----- Records for the exercise -----

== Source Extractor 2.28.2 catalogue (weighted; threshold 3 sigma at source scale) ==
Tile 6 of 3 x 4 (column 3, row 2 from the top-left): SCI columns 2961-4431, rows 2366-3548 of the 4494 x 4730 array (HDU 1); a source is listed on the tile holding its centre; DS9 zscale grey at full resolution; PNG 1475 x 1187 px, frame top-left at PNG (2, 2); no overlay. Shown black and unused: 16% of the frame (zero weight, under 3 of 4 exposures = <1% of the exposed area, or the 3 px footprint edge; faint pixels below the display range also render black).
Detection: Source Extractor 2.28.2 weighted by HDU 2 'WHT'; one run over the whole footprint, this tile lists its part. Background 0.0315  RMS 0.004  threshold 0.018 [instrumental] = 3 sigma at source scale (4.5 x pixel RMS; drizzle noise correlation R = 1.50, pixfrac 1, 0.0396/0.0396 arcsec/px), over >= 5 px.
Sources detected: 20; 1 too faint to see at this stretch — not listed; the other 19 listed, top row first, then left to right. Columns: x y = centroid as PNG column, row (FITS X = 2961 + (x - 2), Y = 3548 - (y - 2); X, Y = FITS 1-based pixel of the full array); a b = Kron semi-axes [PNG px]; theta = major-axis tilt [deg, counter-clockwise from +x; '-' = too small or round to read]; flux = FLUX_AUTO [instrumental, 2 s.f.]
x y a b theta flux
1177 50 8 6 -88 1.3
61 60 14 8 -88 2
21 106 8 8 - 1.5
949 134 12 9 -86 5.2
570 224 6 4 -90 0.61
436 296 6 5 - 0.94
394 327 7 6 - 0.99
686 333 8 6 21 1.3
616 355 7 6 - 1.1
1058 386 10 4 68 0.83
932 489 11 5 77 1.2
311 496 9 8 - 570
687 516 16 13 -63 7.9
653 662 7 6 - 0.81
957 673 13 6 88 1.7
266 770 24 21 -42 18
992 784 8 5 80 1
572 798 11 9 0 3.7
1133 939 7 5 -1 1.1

-----

What you need to do: Copy out every one of the lines above without changing anything in them.

Worked solution:
== Source Extractor 2.28.2 catalogue (weighted; threshold 3 sigma at source scale) ==
Tile 6 of 3 x 4 (column 3, row 2 from the top-left): SCI columns 2961-4431, rows 2366-3548 of the 4494 x 4730 array (HDU 1); a source is listed on the tile holding its centre; DS9 zscale grey at full resolution; PNG 1475 x 1187 px, frame top-left at PNG (2, 2); no overlay. Shown black and unused: 16% of the frame (zero weight, under 3 of 4 exposures = <1% of the exposed area, or the 3 px footprint edge; faint pixels below the display range also render black).
Detection: Source Extractor 2.28.2 weighted by HDU 2 'WHT'; one run over the whole footprint, this tile lists its part. Background 0.0315  RMS 0.004  threshold 0.018 [instrumental] = 3 sigma at source scale (4.5 x pixel RMS; drizzle noise correlation R = 1.50, pixfrac 1, 0.0396/0.0396 arcsec/px), over >= 5 px.
Sources detected: 20; 1 too faint to see at this stretch — not listed; the other 19 listed, top row first, then left to right. Columns: x y = centroid as PNG column, row (FITS X = 2961 + (x - 2), Y = 3548 - (y - 2); X, Y = FITS 1-based pixel of the full array); a b = Kron semi-axes [PNG px]; theta = major-axis tilt [deg, counter-clockwise from +x; '-' = too small or round to read]; flux = FLUX_AUTO [instrumental, 2 s.f.]
x y a b theta flux
1177 50 8 6 -88 1.3
61 60 14 8 -88 2
21 106 8 8 - 1.5
949 134 12 9 -86 5.2
570 224 6 4 -90 0.61
436 296 6 5 - 0.94
394 327 7 6 - 0.99
686 333 8 6 21 1.3
616 355 7 6 - 1.1
1058 386 10 4 68 0.83
932 489 11 5 77 1.2
311 496 9 8 - 570
687 516 16 13 -63 7.9
653 662 7 6 - 0.81
957 673 13 6 88 1.7
266 770 24 21 -42 18
992 784 8 5 80 1
572 798 11 9 0 3.7
1133 939 7 5 -1 1.1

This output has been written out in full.